O Testamento do Lobisomem
(*) José Hildor Leal
Para quem não acredita em lobisomem, recomendo ler o livro do Dr. Serafim Machado, "Por que Acredito em Lobisomem", relatando sobre um testamento de uma mulher muito rica, Auristela Pereira Alves, solteira, sem filhos, sem pais, muito doente, com idade mental de 8 anos, pelo qual destinou todos os seus bens a favor de estranhos, em detrimento dos herdeiros legais.
O fato é verídico, acontecido em Cachoeira do Sul, minha Terra Natal.
Acho que em todas as cidades existe ao menos um lobisomem, havendo vasta literatura sobre o assunto, como "O Coronel e o Lobisomem", entre outras obras. Na música, Ney Matogrosso consagrou "O Vira", e em termos regionais, temos no Rio grande do Sul "O Lobisomem do Arvoredo", cantado por Mano Lima.

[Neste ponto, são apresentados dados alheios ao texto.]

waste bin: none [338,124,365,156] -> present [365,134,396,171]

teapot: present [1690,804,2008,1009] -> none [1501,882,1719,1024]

Quando piá, lá no meu Cerro Branco, muito ouvi falar do Propício, um velho de mais de 90 e tantos anos, que mesmo estando sempre à beira da morte não morria nunca, porque ninguém aceitava receber o "fado", como se dizia por lá, ou seja, enquanto não tivesse substituto para a lobisomisse o lobisomem vivia.

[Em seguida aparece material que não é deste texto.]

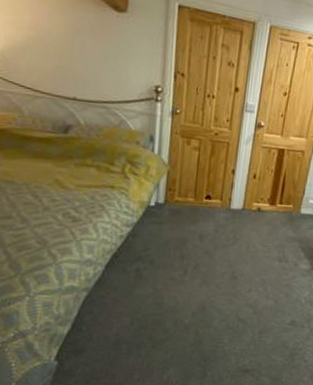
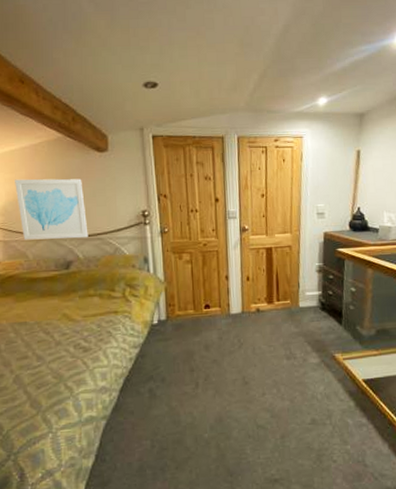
wall art: none [16,23,94,104] -> present [15,178,88,240]

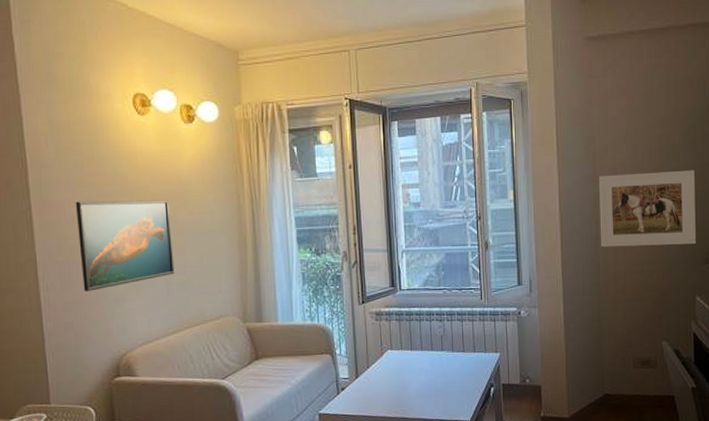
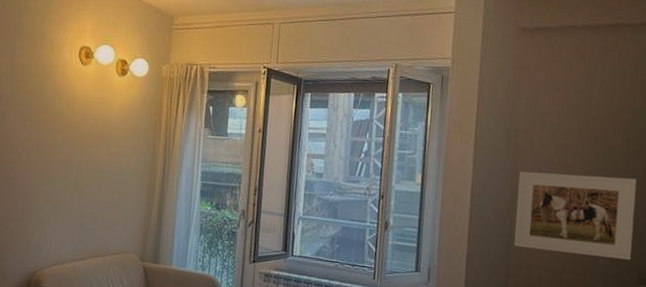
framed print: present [75,199,175,291] -> none [13,132,95,211]

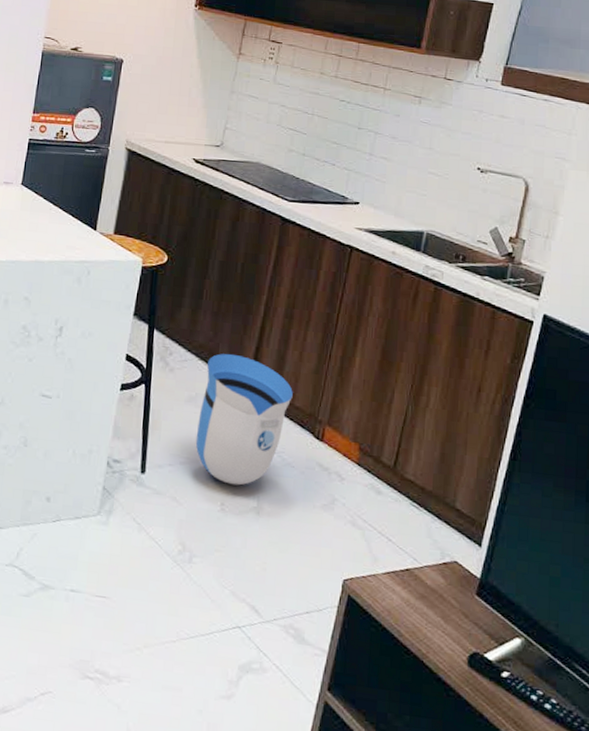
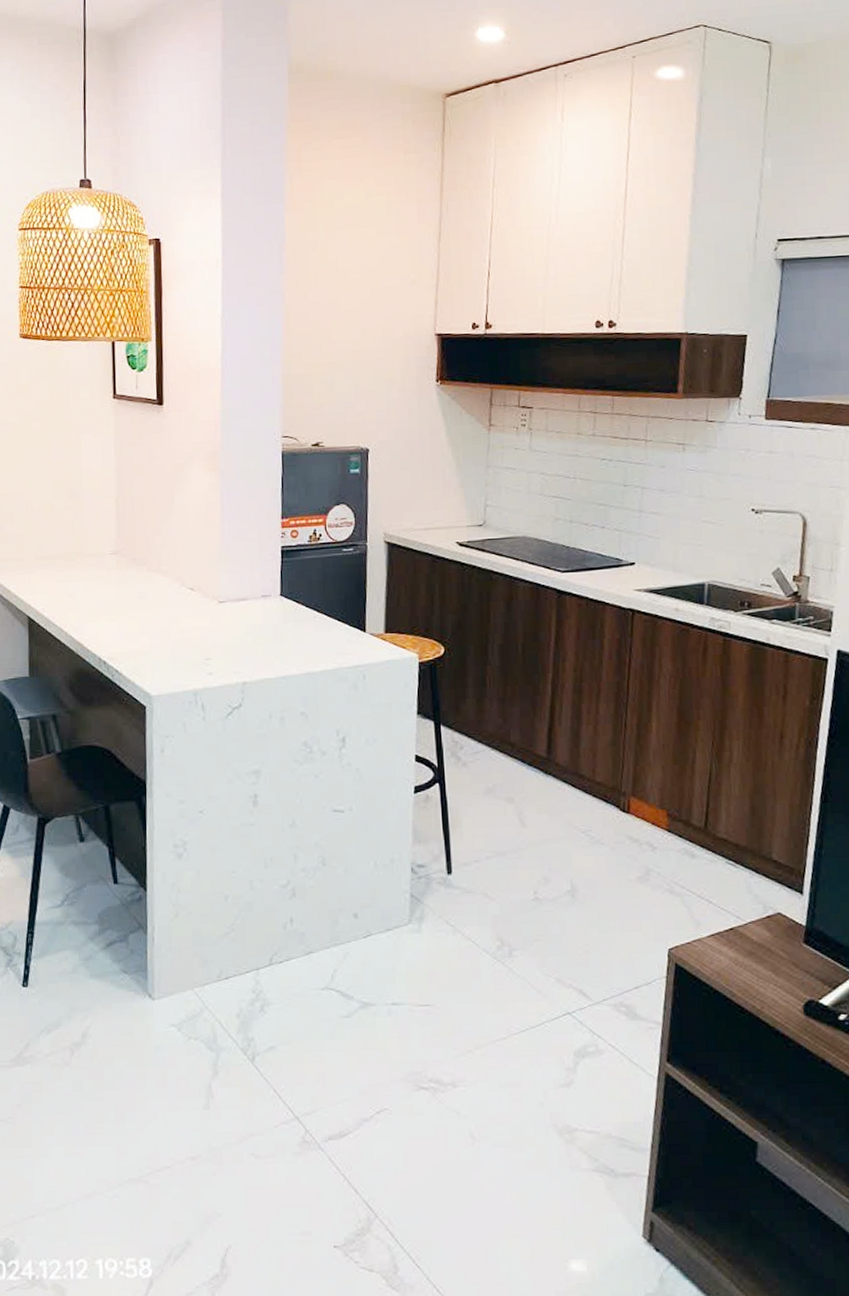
sun visor: present [195,353,293,486] -> none [499,739,593,872]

Depois, já trabalhando em cartório, eu próprio registrei o óbito do lobisomem, então com mais de 100 anos.
Tendo mudado para outra cidade, não imaginava eu que muito tempo depois da morte do Propício viesse a ser procurado por outro lobisomem para fazer o seu testamento.
Há pouco eu tivera conhecimento de sua existência por uma reportagem num periódico local, tratando de sua fama de vampiro, pelo fato de ser visto somente à noite, dentre outros indicativos.
Jovem, o homem não aparentava doença mental ou física, embora a palidez cadavérica e as unhas longas e afiadas. Tomadas as precauções para a validade ato, e certo da aptidão do indivíduo, tomei a termo suas disposições de última vontade, presentes duas testemunhas maiores e capazes, que o conheciam.
Declarando não ter herdeiros ascendentes ou descendentes, cônjuge, companheira ou companheiro, lhe foi possível dispor da totalidade de seu patrimônio, a quem quisesse, como bem entendesse. Por isso, determinou que a sua polpuda fortuna se destinasse ao canil de sua cidade, para acolher os cães de rua.
Sendo o testamento guarnecido por sigilo, por força de norma da Corregedoria-Geral da Justiça do Rio Grande do Sul, vedada a sua publicidade enquanto vivo o testador, tomo a liberdade de somente agora relatar o fato em razão da morte do lobisomem, dia desses.
Agora ando matutando, porque outra vez não sei com quem ficou o fado passado pelo lobisomem, cruz credo.
E não me olhem com essa cara. Juro que não foi comigo.